[Work to complete]
Please continue the article about the Buryat music group Namgar, starting right after its last sentence.

Namgar (Buryat: Намгар) is a 4-piece music group that performs traditional Buryat and Mongolian music. It was formed in 2001.

Its leader Namgar Lhasaranova comes from the east borderland where three countries, Russia, Mongolia, and China meet. She inherited a rich singing tradition of the Buryat people who reside in Russian regions of Buryatia and Agin Buryat Region. The group necessarily comprises singing of Namgar Lhasaranova and instrumentalists from Mongolia. Instruments of the group include morin khuur, chanza, traditional percussion, etc.

== Background ==
Namgar Lhasaranova performed solo or with modern groups at local and international venues since 1980 in a variety of genres including traditional songs, jazz and pop. It was in 2001 in Moscow that she and Evgeny Zolotarev (also spelled Zolotaryov) created a permanent group inviting Mongolian musicians Kh. Altangerel on morin khuur and Jamyangiin Urantögs on yatga.

Their notable distinction from Mongolian groups are dance tunes extinct in Mongolia since 17th century, and the endorsement of Buryat tradition with minimum inclusion of songs from 20th century.

== History ==
Launching Moscow concerts in March 2001, the group performed at the international festival Riddu Riđđu (Norway) in July 2001 along with Hedningarna, Wimme, Sainkho Namtchylak, Mari Boine, Chirgilchin etc. The collaboration with the festival continues until today (2008), while the group became the official representative of the festival in Russia.

[Supplied data]
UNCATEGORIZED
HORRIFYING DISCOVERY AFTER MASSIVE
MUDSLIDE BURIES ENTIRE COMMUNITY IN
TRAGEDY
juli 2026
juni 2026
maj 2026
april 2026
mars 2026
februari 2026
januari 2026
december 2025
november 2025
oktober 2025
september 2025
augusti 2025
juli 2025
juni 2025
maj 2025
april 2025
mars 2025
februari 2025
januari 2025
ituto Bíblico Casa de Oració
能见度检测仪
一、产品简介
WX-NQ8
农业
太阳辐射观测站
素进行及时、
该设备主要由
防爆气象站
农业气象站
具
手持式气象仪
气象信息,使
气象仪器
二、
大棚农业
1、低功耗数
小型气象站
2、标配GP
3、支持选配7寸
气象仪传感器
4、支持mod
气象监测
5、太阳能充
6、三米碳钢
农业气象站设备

[The answer]
There were several appearances of the group at Russia's major TV channels and concert venues. For some years they would also open exhibitions of a leading Buryat sculptor Dashi Namdakov in Moscow.

Namgar's debut CD titled Hatar (Dance), was recorded and issued in October 2003 by Moscow World Music label Sketis Music.

In 2008 Namgar performed at Alianait Art Festival in Canada.

They opened 2009 with their first visit to the US for NYC's GlobalFest. On January 9, they were on air on WFMU radio in Transpacific Sound Paradise, played at globalFEST at Webster Hall in 2010.

In 2013 Namgar released an album called The Dawn of the Foremothers.

They played at the Riddu Riddu festival in Norway several times from 2001 to 2024.

In 2013 the band name was changed to Nordic Namgar.